===== RECORDS PROVIDED =====

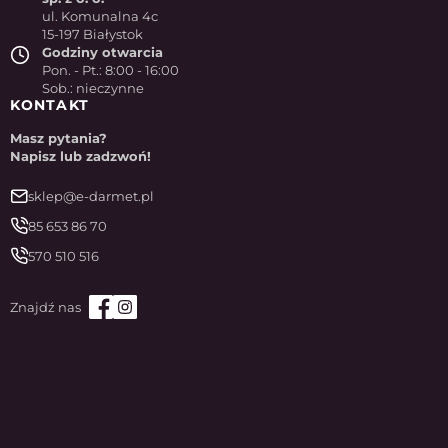
ul. Komunalna 4c
15-197 Białystok
Godziny otwarcia
Pon. - Pt.: 8:00 - 16:00
Sob.: nieczynne
KONTAKT
Masz pytania?
Napisz lub zadzwoń!
sklep@e-darmet.pl
85 653 86 70
570 510 516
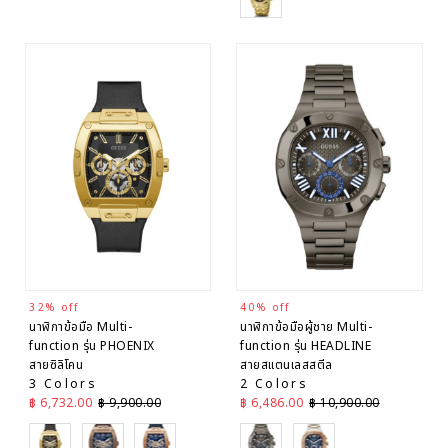
32% off
40% off
นาฬิกาข้อมือ Multi-
นาฬิกาข้อมือผู้ชาย Multi-
function รุ่น PHOENIX
function รุ่น HEADLINE
สายซิลิโคน
สายสแตนเลสสตีล
3 Colors
2 Colors
ราคาลด
ราคาปกติ
ราคาลด
ราคาปกติ
฿ 6,732.00
฿ 9,900.00
฿ 6,486.00
฿ 10,900.00
Black
Brown
Blue
Grey
SIlver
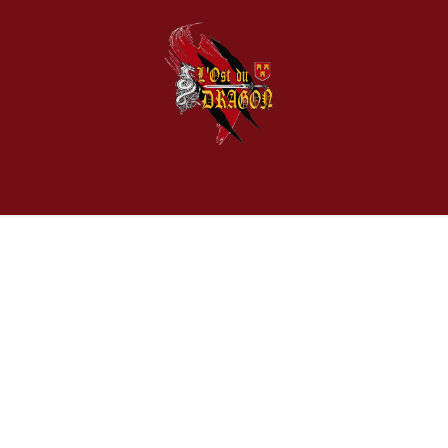
genda
Fêtes Médiévales Fantastiques de L'Ost
Nos Membres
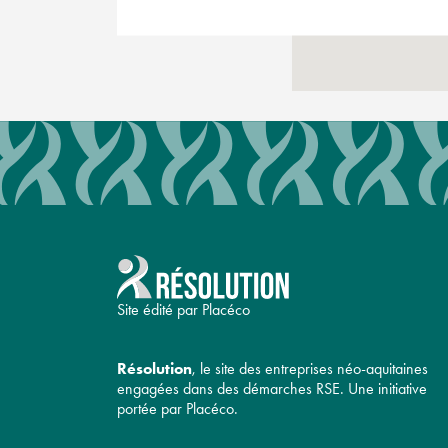
Site édité par Placéco
Résolution
, le site des entreprises néo-aquitaines
engagées dans des démarches RSE. Une initiative
portée par Placéco.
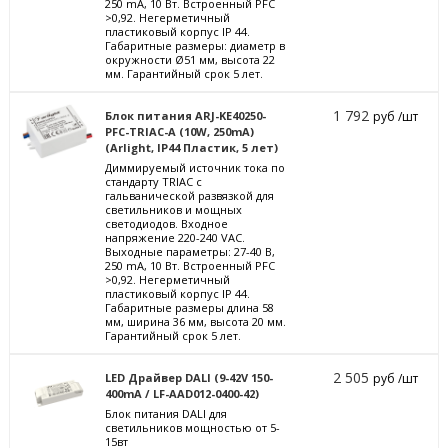
250 mА, 10 Вт. Встроенный PFC
>0,92. Негерметичный
пластиковый корпус IP 44.
Габаритные размеры: диаметр в
окружности Ø51 мм, высота 22
мм. Гарантийный срок 5 лет.
1 792
Блок питания ARJ-KE40250-
руб /шт
PFC-TRIAC-A (10W, 250mA)
(Arlight, IP44 Пластик, 5 лет)
Диммируемый источник тока по
стандарту TRIAC с
гальванической развязкой для
светильников и мощных
светодиодов. Входное
напряжение 220-240 VAC.
Выходные параметры: 27-40 В,
250 mА, 10 Вт. Встроенный PFC
>0,92. Негерметичный
пластиковый корпус IP 44.
Габаритные размеры длина 58
мм, ширина 36 мм, высота 20 мм.
Гарантийный срок 5 лет.
2 505
LED Драйвер DALI (9-42V 150-
руб /шт
400mA / LF-AAD012-0400-42)
Блок питания DALI для
светильников мощностью от 5-
15вт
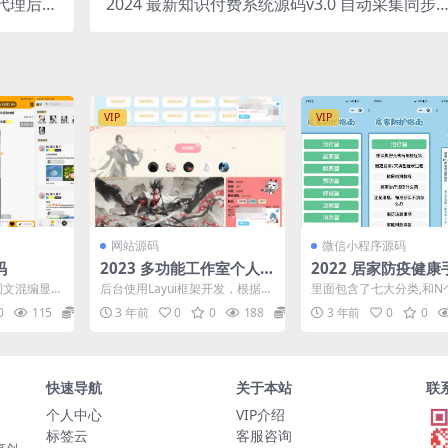
板代理后台
2024 最新知识付费系统源码v3.0 自动采集同步
付商业版
插件 整站版
VIP
VIP
网站源码
微信小程序源码
码
2023 多功能工作室个人引
2022 居家防疫健康
导页源码 后台版V2.4
微信小程序源码
了图文混编显
后台使用Layui框架开发，根据大
里面包含了七大分类,和N
lide 图片加
家的建议已经把大家需要的功能
类 基本都全了,中招的时
0
115
5
3 年前
0
0
188
5
3 年前
0
0
都加上了。
靠这个来给自己认知...
快速导航
关于本站
联
个人中心
VIP介绍
标签云
客服咨询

=====

INSTRUCTIONS FOR THE TASK: Set down every one of the lines above word for word, leaving out the picture markers.

WRITTEN ANSWER:
ul. Komunalna 4c
15-197 Białystok
Godziny otwarcia
Pon. - Pt.: 8:00 - 16:00
Sob.: nieczynne
KONTAKT
Masz pytania?
Napisz lub zadzwoń!
sklep@e-darmet.pl
85 653 86 70
570 510 516
32% off
40% off
นาฬิกาข้อมือ Multi-
นาฬิกาข้อมือผู้ชาย Multi-
function รุ่น PHOENIX
function รุ่น HEADLINE
สายซิลิโคน
สายสแตนเลสสตีล
3 Colors
2 Colors
ราคาลด
ราคาปกติ
ราคาลด
ราคาปกติ
฿ 6,732.00
฿ 9,900.00
฿ 6,486.00
฿ 10,900.00
Black
Brown
Blue
Grey
SIlver
genda
Fêtes Médiévales Fantastiques de L'Ost
Nos Membres
Site édité par Placéco
Résolution
, le site des entreprises néo-aquitaines
engagées dans des démarches RSE. Une initiative
portée par Placéco.
250 mА, 10 Вт. Встроенный PFC
>0,92. Негерметичный
пластиковый корпус IP 44.
Габаритные размеры: диаметр в
окружности Ø51 мм, высота 22
мм. Гарантийный срок 5 лет.
1 792
Блок питания ARJ-KE40250-
руб /шт
PFC-TRIAC-A (10W, 250mA)
(Arlight, IP44 Пластик, 5 лет)
Диммируемый источник тока по
стандарту TRIAC с
гальванической развязкой для
светильников и мощных
светодиодов. Входное
напряжение 220-240 VAC.
Выходные параметры: 27-40 В,
250 mА, 10 Вт. Встроенный PFC
>0,92. Негерметичный
пластиковый корпус IP 44.
Габаритные размеры длина 58
мм, ширина 36 мм, высота 20 мм.
Гарантийный срок 5 лет.
2 505
LED Драйвер DALI (9-42V 150-
руб /шт
400mA / LF-AAD012-0400-42)
Блок питания DALI для
светильников мощностью от 5-
15вт
板代理后台
2024 最新知识付费系统源码v3.0 自动采集同步
付商业版
插件 整站版
VIP
VIP
网站源码
微信小程序源码
码
2023 多功能工作室个人引
2022 居家防疫健康
导页源码 后台版V2.4
微信小程序源码
了图文混编显
后台使用Layui框架开发，根据大
里面包含了七大分类,和N
lide 图片加
家的建议已经把大家需要的功能
类 基本都全了,中招的时
0
115
5
3 年前
0
0
188
5
3 年前
0
0
都加上了。
靠这个来给自己认知...
快速导航
关于本站
联
个人中心
VIP介绍
标签云
客服咨询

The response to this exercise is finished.